しかしその通俗的な考えに異論を唱える意味も含めて、ソクラテスは正義を技術としてとらえてはいないと私は主張する。その理由としては、その幾行か前に「誰かがシモニデスに向かって、こうたずねたとする―『シモニデス、医術と呼ばれているものは、何に対して、どのような<借りているもの>を、すなわち、本来それに<ふさわしいもの>として何を、与える技術のことなのでしょうか?』とある。この「たずねたとする」という質問内容に関連、対応して正義を技術として、質問したのではないかと思うのである。だからこれはソクラテスの本心ではないと思う。

 

第二の理由として、こうもいえると思う。「それでは、不正と呼ばれてしかるべきものは、そもそも何に対して、何を与える技術のことであるか?」と。そうすると、技術は少なくとも、正義と不正の二極面からとらえられるのであって、完全に正義イコール技術とはいえなくなってしまうから。また違和感を覚えたのは、ソクラテスが対話相手に対しては、何かと反発を示すのに、自分の意見だからという事であるのであろうか、正義を技術とするという点に関しては、何も問いただそうとしていない。これが対話相手の意見だとしたら、真っ先につっかかって異を唱えるであろう。

 

やはりいつものソクラテスが感じられなかったし、完全に正義イコール技術ではない気がする。技術を正義の一部として捉えているにしても、ソクラテスの「正義と呼ばれてしかるべきものは、そもそも何に対して、何を与える技術のことであるか?」という言い方では、それが伝わらない。

 

次にここは私が発表した箇所でもあるが、第一巻の二十三章352Cの「彼らの内には何ほどかの<正義>が存在していたことは明らかであり、」という点。

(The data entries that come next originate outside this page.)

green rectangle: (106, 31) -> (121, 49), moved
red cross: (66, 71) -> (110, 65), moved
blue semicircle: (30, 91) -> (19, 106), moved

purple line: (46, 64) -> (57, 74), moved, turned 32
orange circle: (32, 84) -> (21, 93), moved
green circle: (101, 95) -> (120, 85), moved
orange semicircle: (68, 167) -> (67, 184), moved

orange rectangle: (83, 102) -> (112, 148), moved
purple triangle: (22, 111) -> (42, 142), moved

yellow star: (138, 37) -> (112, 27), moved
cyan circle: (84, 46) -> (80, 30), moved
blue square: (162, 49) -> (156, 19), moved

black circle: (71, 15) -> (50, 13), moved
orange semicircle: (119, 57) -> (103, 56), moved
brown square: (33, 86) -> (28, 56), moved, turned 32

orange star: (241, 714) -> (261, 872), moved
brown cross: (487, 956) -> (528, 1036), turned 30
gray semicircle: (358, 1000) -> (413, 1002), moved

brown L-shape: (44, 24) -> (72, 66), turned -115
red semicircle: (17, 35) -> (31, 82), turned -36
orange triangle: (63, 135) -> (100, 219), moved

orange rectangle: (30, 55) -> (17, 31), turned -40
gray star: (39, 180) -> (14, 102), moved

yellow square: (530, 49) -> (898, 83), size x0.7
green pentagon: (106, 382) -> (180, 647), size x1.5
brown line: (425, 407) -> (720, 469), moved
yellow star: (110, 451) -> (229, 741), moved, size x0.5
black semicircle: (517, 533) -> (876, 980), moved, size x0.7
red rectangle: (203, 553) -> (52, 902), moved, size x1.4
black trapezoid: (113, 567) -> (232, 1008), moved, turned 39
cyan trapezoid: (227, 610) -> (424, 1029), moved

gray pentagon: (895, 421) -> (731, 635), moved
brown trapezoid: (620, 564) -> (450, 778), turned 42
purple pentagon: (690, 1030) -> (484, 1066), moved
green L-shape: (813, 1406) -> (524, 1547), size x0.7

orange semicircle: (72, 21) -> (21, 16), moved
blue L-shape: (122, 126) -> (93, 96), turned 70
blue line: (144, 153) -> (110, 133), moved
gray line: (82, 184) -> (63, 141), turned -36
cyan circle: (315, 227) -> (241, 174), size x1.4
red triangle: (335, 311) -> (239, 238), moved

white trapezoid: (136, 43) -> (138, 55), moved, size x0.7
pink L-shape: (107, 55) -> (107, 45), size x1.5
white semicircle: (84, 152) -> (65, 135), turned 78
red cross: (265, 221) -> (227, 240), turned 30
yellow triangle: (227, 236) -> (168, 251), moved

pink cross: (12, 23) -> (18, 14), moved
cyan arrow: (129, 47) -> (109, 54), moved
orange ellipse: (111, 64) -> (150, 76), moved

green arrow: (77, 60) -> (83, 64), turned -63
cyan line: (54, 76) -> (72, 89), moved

ここでは、不正な人同士が共同で行動を起こした場合、不和と仲違いのため共同行為を不可能にさせる。もし可能にさせたというなら、彼らの中に正義が在していたというのである。しかし不正を働くための正義は正義と呼べるのであろうか。最終目的が不正としたら、そのためのすべての行為は、不正のための見せかけに過ぎず、不正なのではないかと思う。いくら行為自体が正義だと思われるような行為だとしても、それがほんとうの意味での正義でなかったら意味はない。最終目的としての不正以外、誰にも害を及ぼさなくとも、不正を働く本人は途中行為が不正だと分かっているのだし、不正のための正義は正義ではないと思う。では逆に正義のための不正はどうであろうか。

 

やはり私にはこれも不正であるとしか考えられない。結果的には正義であっても、不正を含んだ正義では誰も喜ばないし、しっくりいくものではない。何を目指し、途中どれだけ正義を含んでも、ほんの少し、どれだけ少しでも不正をはらんでしまったら、それは全て不正となってしまうのだ。そしてこれほどまで不正という過ちは大きいものである事を私達はもっと強く認識すべきであると感じた。